- _ACTION ITEM_: From the first line to the last, retype everything below exactly, minus the pictures.

━━━━

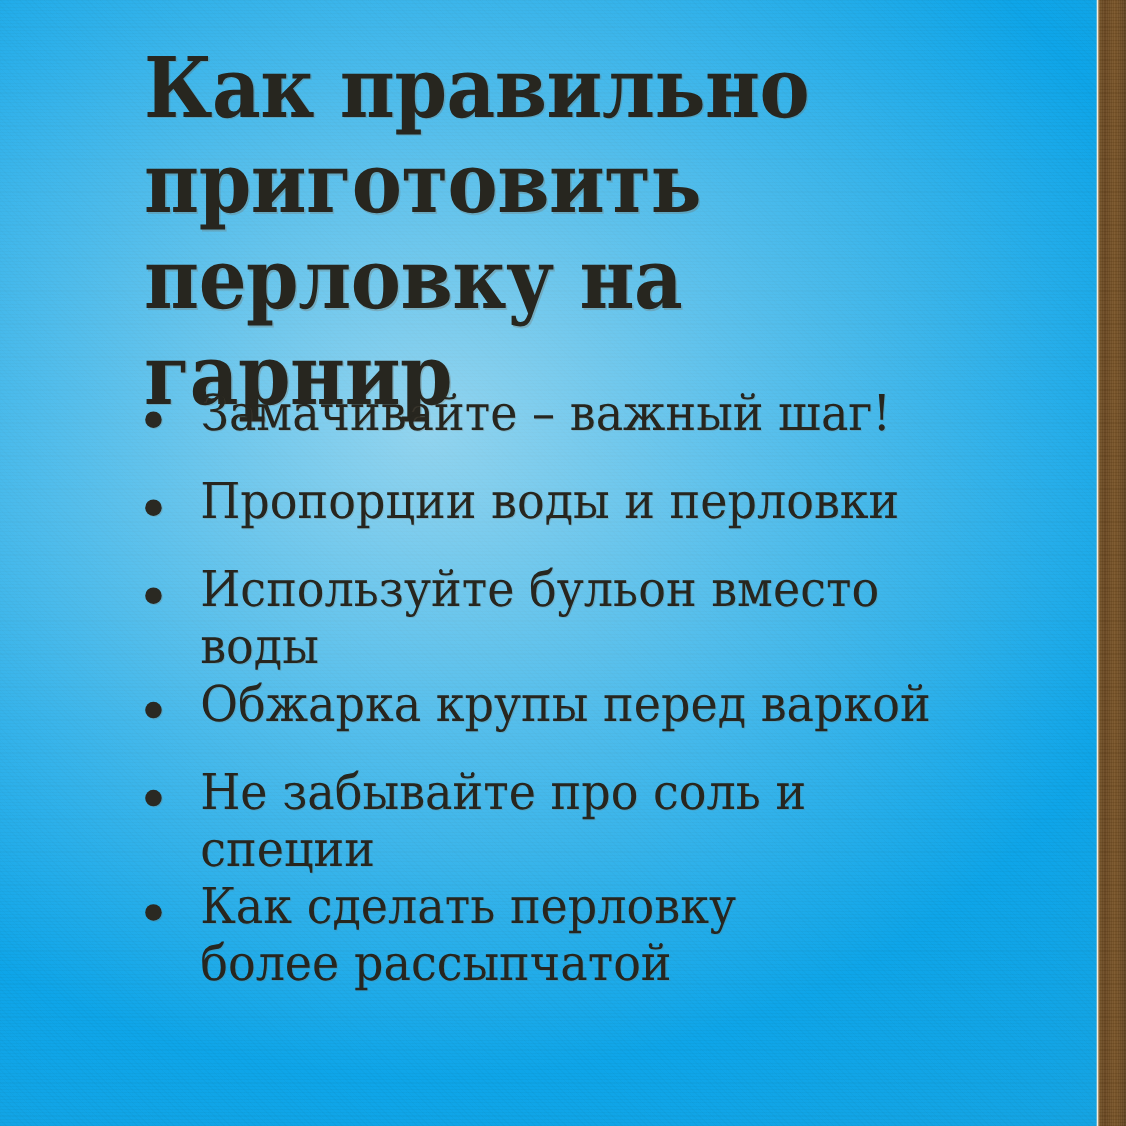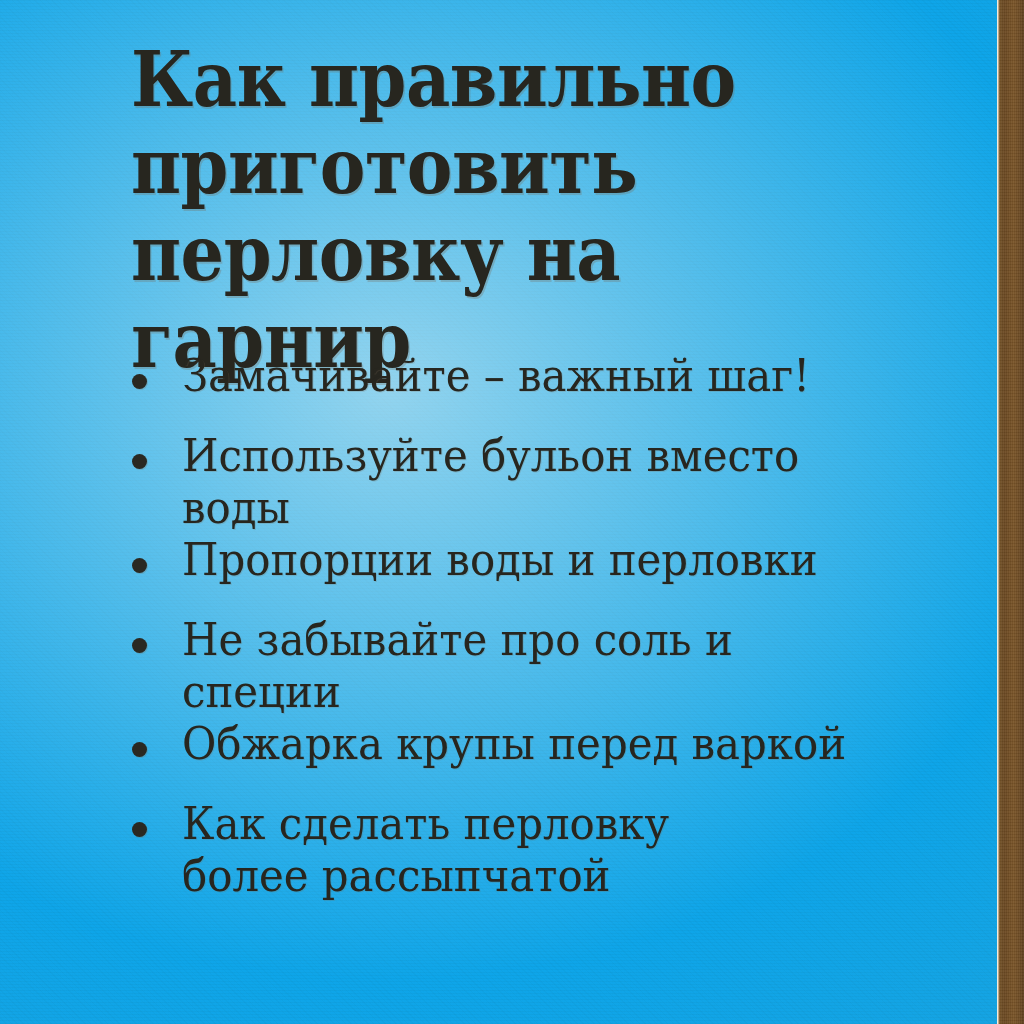--- a/index.html
+++ b/index.html
@@ -160,36 +160,36 @@
 
     <ul id="bullet-list">
 
       <li class="bullet-row">
         <span class="bullet-dot"></span>
         <span class="bullet-text">Замачивайте – важный шаг!</span>
       </li>
 
       <li class="bullet-row">
         <span class="bullet-dot"></span>
+        <span class="bullet-text">Пропорции воды и перловки</span>
+      </li>
+
+      <li class="bullet-row">
+        <span class="bullet-dot"></span>
         <span class="bullet-text">Используйте бульон вместо воды</span>
       </li>
 
       <li class="bullet-row">
         <span class="bullet-dot"></span>
-        <span class="bullet-text">Пропорции воды и перловки</span>
+        <span class="bullet-text">Обжарка крупы перед варкой</span>
       </li>
 
       <li class="bullet-row">
         <span class="bullet-dot"></span>
         <span class="bullet-text">Не забывайте про соль и специи</span>
-      </li>
-
-      <li class="bullet-row">
-        <span class="bullet-dot"></span>
-        <span class="bullet-text">Обжарка крупы перед варкой</span>
       </li>
 
 
       <li class="bullet-row two-line">
         <span class="bullet-dot"></span>
         <span class="bullet-text">Как сделать перловку
 более рассыпчатой</span>
       </li>
 
     </ul>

━━━━

- _ANSWER_:
--- a/index.html
+++ b/index.html
@@ -160,36 +160,36 @@
 
     <ul id="bullet-list">
 
       <li class="bullet-row">
         <span class="bullet-dot"></span>
         <span class="bullet-text">Замачивайте – важный шаг!</span>
       </li>
 
       <li class="bullet-row">
         <span class="bullet-dot"></span>
+        <span class="bullet-text">Пропорции воды и перловки</span>
+      </li>
+
+      <li class="bullet-row">
+        <span class="bullet-dot"></span>
         <span class="bullet-text">Используйте бульон вместо воды</span>
       </li>
 
       <li class="bullet-row">
         <span class="bullet-dot"></span>
-        <span class="bullet-text">Пропорции воды и перловки</span>
+        <span class="bullet-text">Обжарка крупы перед варкой</span>
       </li>
 
       <li class="bullet-row">
         <span class="bullet-dot"></span>
         <span class="bullet-text">Не забывайте про соль и специи</span>
-      </li>
-
-      <li class="bullet-row">
-        <span class="bullet-dot"></span>
-        <span class="bullet-text">Обжарка крупы перед варкой</span>
       </li>
 
 
       <li class="bullet-row two-line">
         <span class="bullet-dot"></span>
         <span class="bullet-text">Как сделать перловку
 более рассыпчатой</span>
       </li>
 
     </ul>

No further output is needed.